Task item:
Wherever a line of the records contains "while", copy that line.

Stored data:
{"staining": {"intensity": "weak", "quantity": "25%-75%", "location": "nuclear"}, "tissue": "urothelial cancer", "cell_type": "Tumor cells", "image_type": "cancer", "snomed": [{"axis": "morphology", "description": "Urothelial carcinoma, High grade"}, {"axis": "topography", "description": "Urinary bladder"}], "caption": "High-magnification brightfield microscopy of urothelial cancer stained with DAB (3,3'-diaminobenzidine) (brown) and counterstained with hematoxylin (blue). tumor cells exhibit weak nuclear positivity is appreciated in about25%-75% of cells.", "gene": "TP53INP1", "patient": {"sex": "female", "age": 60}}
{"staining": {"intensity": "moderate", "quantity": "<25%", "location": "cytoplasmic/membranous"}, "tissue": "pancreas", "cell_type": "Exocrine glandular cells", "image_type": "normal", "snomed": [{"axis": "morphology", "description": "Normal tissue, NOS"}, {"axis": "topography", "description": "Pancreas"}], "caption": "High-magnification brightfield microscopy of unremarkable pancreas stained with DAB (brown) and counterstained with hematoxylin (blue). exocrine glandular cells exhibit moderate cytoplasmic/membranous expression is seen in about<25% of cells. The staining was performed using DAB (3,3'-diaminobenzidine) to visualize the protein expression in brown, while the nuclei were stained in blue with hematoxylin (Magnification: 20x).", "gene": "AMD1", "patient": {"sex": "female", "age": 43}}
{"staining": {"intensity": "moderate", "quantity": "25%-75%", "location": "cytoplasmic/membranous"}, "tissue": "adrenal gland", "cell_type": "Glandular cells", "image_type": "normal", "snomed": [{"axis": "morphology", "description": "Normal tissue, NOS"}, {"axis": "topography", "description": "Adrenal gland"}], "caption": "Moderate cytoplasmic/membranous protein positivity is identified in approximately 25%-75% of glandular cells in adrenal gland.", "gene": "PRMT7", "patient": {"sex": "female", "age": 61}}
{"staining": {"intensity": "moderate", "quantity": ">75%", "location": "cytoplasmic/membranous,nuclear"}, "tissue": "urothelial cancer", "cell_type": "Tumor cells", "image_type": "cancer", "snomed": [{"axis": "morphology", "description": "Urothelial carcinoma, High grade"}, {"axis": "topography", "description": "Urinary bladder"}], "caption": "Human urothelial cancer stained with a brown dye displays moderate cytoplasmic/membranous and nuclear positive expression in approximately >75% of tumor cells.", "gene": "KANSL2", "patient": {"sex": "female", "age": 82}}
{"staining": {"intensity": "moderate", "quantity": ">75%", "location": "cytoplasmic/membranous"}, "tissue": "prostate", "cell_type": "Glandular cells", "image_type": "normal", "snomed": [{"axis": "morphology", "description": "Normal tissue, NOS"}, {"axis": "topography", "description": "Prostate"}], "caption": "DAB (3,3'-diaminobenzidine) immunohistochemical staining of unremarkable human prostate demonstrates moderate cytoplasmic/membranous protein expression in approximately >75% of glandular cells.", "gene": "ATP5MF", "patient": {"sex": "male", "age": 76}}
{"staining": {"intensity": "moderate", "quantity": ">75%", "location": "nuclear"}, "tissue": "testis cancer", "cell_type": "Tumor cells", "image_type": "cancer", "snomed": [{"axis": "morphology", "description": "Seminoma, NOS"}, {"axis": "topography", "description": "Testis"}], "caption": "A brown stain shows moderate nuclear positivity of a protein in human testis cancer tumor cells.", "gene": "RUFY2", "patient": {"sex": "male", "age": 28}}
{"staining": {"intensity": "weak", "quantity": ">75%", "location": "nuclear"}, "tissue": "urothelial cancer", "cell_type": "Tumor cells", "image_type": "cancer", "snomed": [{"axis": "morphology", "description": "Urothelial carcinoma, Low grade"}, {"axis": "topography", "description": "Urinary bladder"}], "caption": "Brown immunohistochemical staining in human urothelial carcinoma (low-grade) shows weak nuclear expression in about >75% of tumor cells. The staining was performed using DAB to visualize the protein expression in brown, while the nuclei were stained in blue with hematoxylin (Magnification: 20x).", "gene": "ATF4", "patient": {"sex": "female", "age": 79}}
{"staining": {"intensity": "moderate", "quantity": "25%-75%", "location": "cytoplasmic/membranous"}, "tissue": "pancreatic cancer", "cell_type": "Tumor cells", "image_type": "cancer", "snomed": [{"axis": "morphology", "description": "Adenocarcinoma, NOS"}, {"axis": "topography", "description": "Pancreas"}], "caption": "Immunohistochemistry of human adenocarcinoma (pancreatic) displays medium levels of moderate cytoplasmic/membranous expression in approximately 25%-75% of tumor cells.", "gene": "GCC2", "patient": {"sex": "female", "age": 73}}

Answer to this task:
{"staining": {"intensity": "moderate", "quantity": "<25%", "location": "cytoplasmic/membranous"}, "tissue": "pancreas", "cell_type": "Exocrine glandular cells", "image_type": "normal", "snomed": [{"axis": "morphology", "description": "Normal tissue, NOS"}, {"axis": "topography", "description": "Pancreas"}], "caption": "High-magnification brightfield microscopy of unremarkable pancreas stained with DAB (brown) and counterstained with hematoxylin (blue). exocrine glandular cells exhibit moderate cytoplasmic/membranous expression is seen in about<25% of cells. The staining was performed using DAB (3,3'-diaminobenzidine) to visualize the protein expression in brown, while the nuclei were stained in blue with hematoxylin (Magnification: 20x).", "gene": "AMD1", "patient": {"sex": "female", "age": 43}}
{"staining": {"intensity": "weak", "quantity": ">75%", "location": "nuclear"}, "tissue": "urothelial cancer", "cell_type": "Tumor cells", "image_type": "cancer", "snomed": [{"axis": "morphology", "description": "Urothelial carcinoma, Low grade"}, {"axis": "topography", "description": "Urinary bladder"}], "caption": "Brown immunohistochemical staining in human urothelial carcinoma (low-grade) shows weak nuclear expression in about >75% of tumor cells. The staining was performed using DAB to visualize the protein expression in brown, while the nuclei were stained in blue with hematoxylin (Magnification: 20x).", "gene": "ATF4", "patient": {"sex": "female", "age": 79}}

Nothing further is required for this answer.